Linux – How to copy large (> 1 million) number of small files between two servers

linuxmigrationrsyncscp

I need to migrate about 1TB of data comprised of smaller files (most under 100KB) to another server. I've not even completely enumerated the files but estimates are between 1-2 million.

The initial copy using SCP took over a week. Now we have to synchronize changes. Hundreds to thousands of files are added daily.

I've attemped using rsync (v3) but it is taking too long. By the time it finishes, we will be back to having data out of sync again.

I've seen similar questions here but they are a bit older and wonder if there are any new tools to help with this process.

Issues are futher complicated by the source data being on a shared iSCSI system with poor read performance.

The latest strategy may be to redo the data migration and have the developers write a tool to log all of the new files that are added during the migration process. The directory structure keys off a unique identifier is is very broad and deep, so new files are scattered within this structure and rewritting the app to put new files into a specific directory will not work.

Any strategies appreciated.

OS is RHEL 5 going to RHEL 6.

Best Answer

I'd be tempted to answer "stop abusing the file system by treating it like a database" but I'm sure it wouldn't help you much ;)

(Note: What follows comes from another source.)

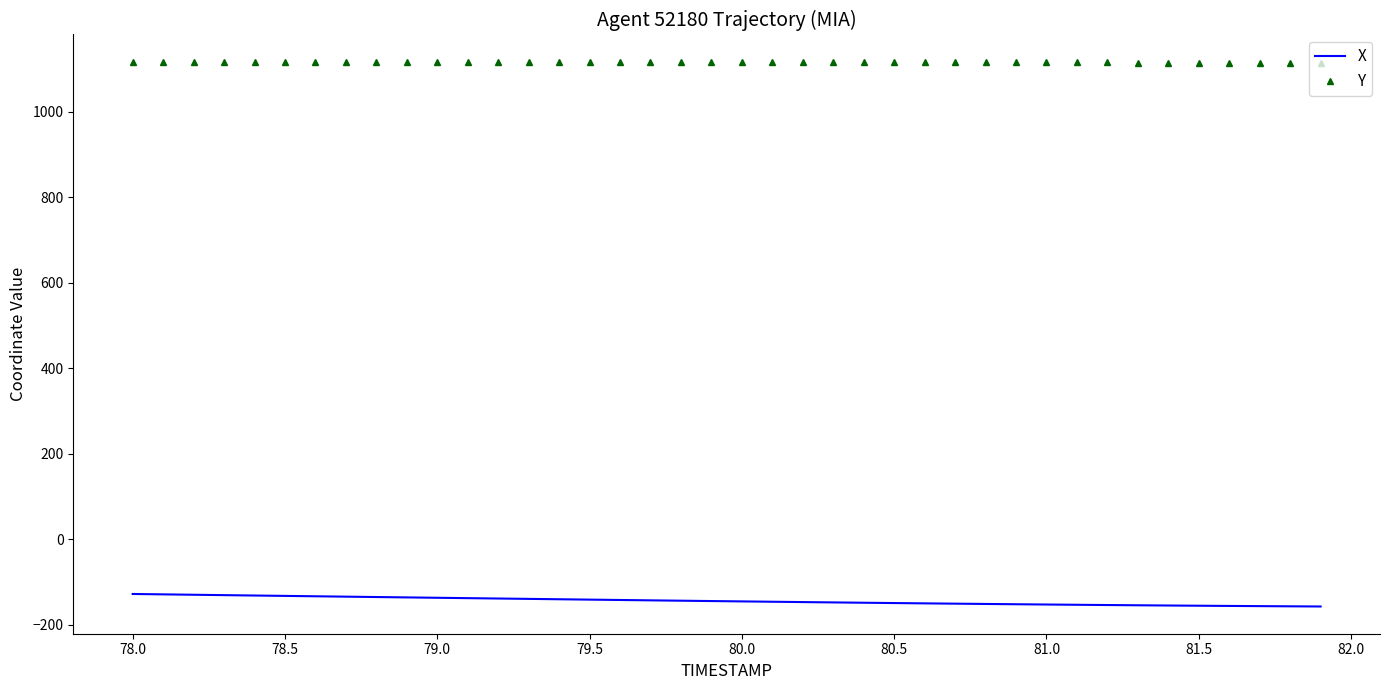

Which series has the largest total across all categories?

Y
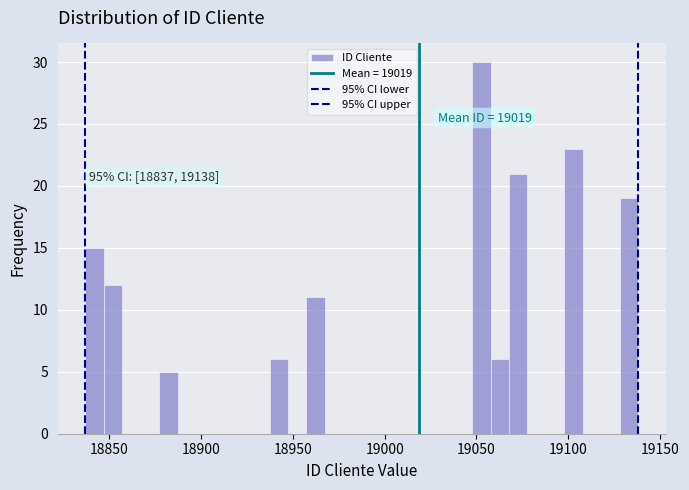

Around what value on the x-axis is the tallest bar? Give the approximate position of its centre, as read against the axis.

19055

First, you need to understand that if your limitation is in the bandwidth available on read, there isn't anything you can do to improve performance using a simple synch command. In such a case, you'll have to split the data when it's written either by changing the way the files are created (which means, as you guessed correctly, asking the devs to change the source program) or by using a product that does does geo-mirroring (like, for instance double-take: check around as I'm sure you'll find alternatives, that's just an example).

In similar cases, the main cause of problem isn't typically the file data but rather the meta-data access. Your first strategy will therefore be to divide the load into multiple process that act on (completely) different directories: that should help the file system keep up with providing you with the meta-data you need.

Another strategy is to use your backup system for that: replay your last incremental backups on the target to keep the database in sync.

Finally, there are more exotics strategies that can be applied in specific cases. For instance, I solved a similar problem on a Windows site by writing a program that loaded the files into the file system every few minutes, thus keeping the FS clean.